■ GIVEN RECORDS ■
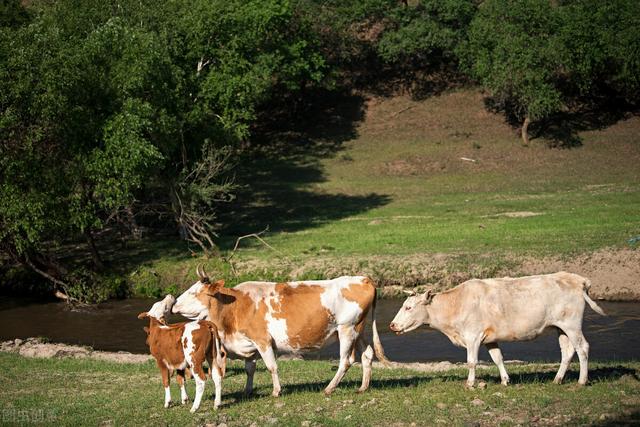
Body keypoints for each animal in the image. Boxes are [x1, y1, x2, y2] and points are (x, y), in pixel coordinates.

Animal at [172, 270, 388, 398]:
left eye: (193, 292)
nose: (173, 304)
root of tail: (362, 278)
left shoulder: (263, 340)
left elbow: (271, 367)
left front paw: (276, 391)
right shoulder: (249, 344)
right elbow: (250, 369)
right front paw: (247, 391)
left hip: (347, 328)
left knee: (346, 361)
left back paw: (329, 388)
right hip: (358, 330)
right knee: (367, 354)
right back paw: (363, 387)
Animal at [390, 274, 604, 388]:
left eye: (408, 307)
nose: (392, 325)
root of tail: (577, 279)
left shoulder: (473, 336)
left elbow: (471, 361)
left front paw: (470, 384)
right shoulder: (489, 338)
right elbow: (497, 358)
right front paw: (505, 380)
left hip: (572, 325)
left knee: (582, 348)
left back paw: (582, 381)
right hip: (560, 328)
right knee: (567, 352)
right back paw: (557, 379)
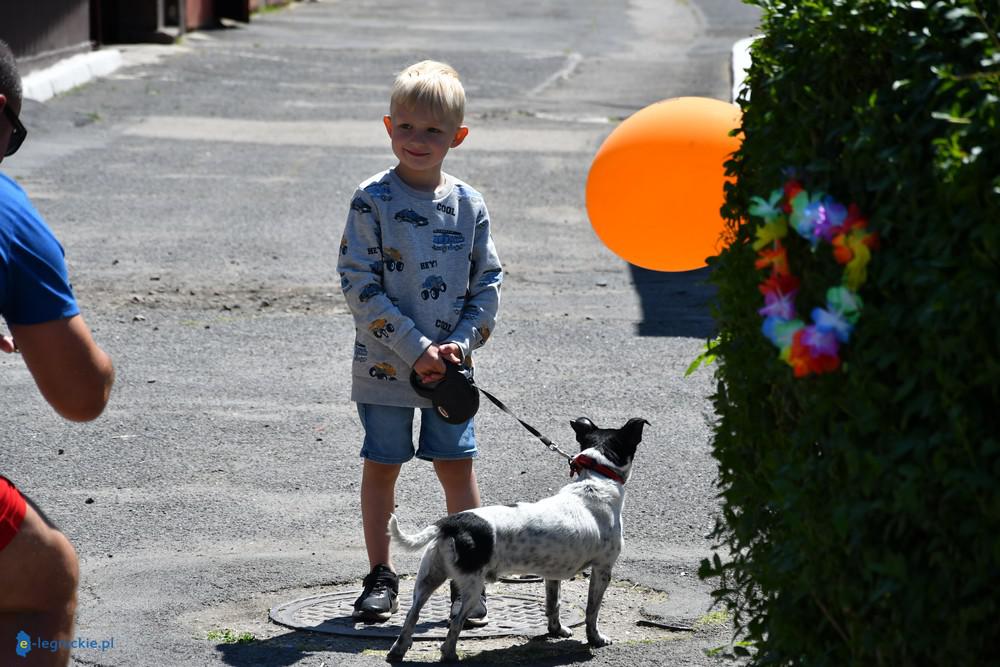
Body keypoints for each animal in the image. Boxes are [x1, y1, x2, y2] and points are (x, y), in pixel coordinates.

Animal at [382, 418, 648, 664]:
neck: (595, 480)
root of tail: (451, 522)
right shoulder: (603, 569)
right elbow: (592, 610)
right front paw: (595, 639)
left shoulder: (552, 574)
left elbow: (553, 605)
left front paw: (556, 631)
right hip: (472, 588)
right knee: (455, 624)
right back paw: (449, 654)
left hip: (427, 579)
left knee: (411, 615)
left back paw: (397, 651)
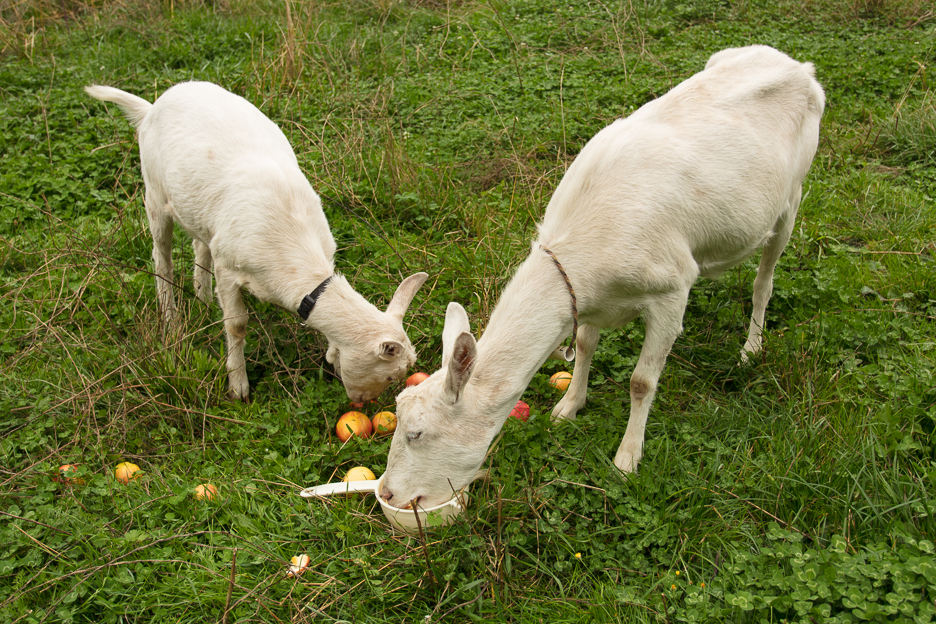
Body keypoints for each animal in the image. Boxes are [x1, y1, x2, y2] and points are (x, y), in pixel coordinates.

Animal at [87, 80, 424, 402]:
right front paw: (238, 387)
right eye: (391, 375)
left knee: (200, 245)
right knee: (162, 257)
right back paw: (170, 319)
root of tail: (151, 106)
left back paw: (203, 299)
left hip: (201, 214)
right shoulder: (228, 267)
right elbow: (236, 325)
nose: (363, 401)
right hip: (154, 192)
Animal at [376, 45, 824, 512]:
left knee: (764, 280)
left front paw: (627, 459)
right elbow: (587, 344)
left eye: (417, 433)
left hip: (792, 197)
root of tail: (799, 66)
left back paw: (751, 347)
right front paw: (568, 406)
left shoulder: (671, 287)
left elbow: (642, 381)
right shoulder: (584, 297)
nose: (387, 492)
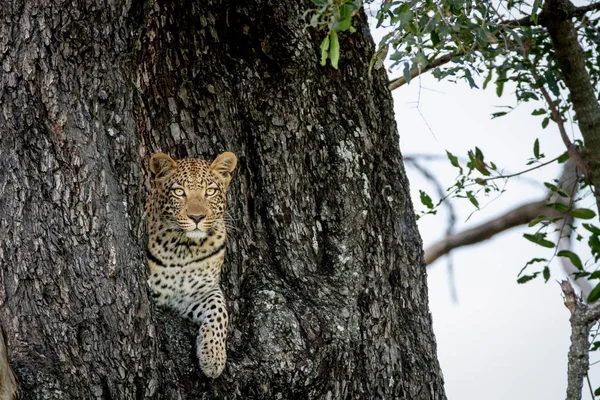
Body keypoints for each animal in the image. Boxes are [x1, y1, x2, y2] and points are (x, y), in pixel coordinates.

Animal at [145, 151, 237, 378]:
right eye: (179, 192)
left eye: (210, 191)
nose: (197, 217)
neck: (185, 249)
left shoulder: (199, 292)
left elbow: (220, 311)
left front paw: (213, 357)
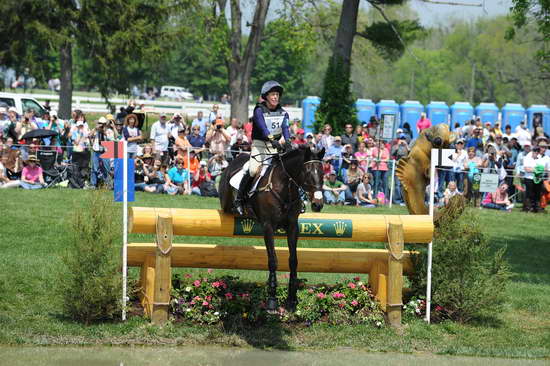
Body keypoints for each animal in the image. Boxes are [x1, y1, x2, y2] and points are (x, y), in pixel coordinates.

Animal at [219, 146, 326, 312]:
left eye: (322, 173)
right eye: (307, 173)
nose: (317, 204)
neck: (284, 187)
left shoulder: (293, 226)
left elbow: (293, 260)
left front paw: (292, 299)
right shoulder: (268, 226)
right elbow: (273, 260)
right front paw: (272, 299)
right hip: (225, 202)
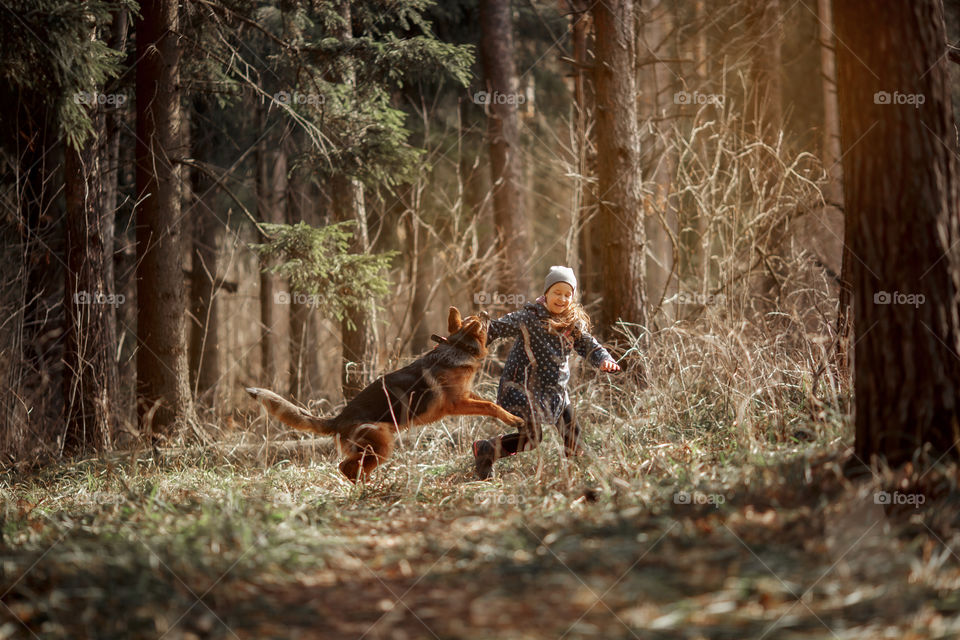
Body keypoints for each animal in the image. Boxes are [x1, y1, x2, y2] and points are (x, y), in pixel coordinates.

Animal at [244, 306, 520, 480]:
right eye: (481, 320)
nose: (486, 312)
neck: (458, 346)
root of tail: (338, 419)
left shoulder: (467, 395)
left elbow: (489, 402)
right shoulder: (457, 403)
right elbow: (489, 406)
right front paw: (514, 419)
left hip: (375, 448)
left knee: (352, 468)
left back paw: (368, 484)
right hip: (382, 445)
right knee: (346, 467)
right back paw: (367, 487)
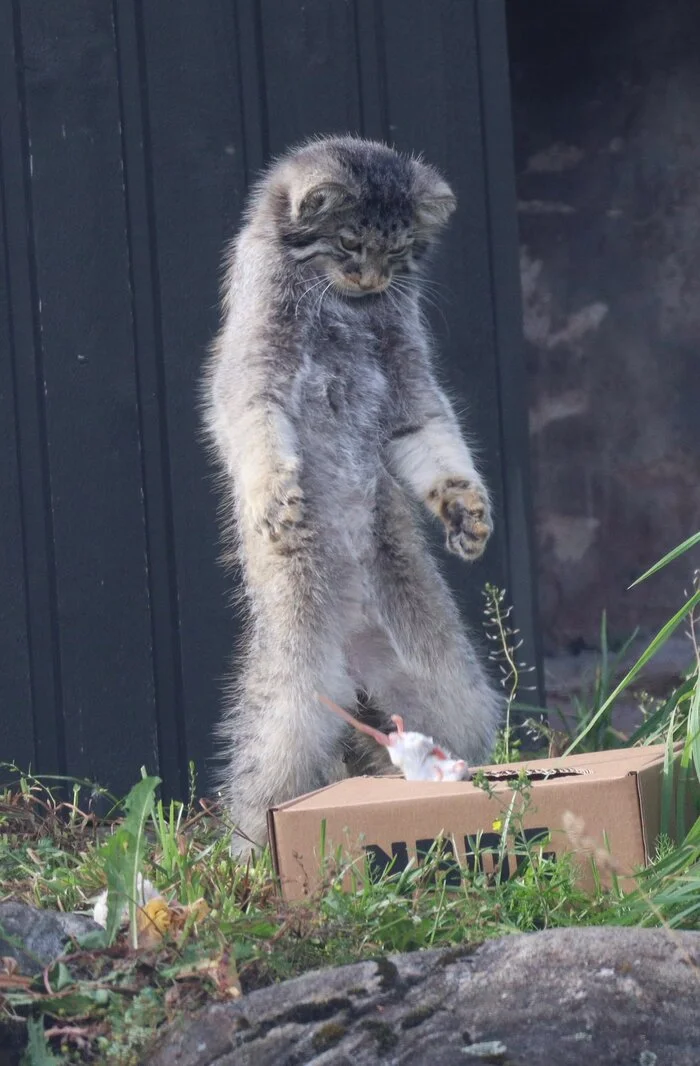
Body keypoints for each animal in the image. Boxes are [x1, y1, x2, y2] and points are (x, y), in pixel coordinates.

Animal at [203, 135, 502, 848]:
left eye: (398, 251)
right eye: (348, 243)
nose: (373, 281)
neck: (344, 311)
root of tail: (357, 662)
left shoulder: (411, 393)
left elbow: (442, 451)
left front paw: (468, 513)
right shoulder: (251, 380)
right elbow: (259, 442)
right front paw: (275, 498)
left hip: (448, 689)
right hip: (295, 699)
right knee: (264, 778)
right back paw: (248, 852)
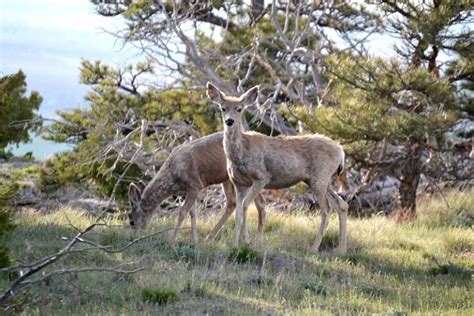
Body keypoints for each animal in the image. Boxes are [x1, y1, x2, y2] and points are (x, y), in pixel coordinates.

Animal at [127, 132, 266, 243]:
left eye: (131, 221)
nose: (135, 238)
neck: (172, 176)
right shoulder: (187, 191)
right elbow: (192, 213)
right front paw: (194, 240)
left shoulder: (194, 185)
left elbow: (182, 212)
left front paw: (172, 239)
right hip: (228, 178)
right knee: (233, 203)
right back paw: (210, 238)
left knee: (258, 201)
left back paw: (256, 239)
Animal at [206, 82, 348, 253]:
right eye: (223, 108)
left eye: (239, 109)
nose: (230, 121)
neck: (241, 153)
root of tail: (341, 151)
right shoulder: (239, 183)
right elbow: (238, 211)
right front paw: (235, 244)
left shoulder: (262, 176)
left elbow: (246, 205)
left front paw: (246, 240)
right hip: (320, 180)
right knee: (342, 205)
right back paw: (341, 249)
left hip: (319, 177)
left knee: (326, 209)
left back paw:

■ WHAT TO PRODUCE ■
Work from the entries above. Set down exactly and only the lines from the line with "right elbow: (497, 358)" to the line with "root of tail: (451, 522)", both included, and leave the pictures out.

■ ANSWER TO THIS TASK ■
right elbow: (497, 358)
right front paw: (505, 380)
left hip: (572, 325)
left knee: (582, 348)
left back paw: (582, 381)
right hip: (560, 328)
right knee: (567, 352)
right back paw: (557, 379)
Body keypoints for each animal in the image. Boxes are [x1, y1, x2, y2] and points are (x, y), in pixel coordinates.

Animal at [382, 418, 648, 664]:
neck: (595, 480)
root of tail: (451, 522)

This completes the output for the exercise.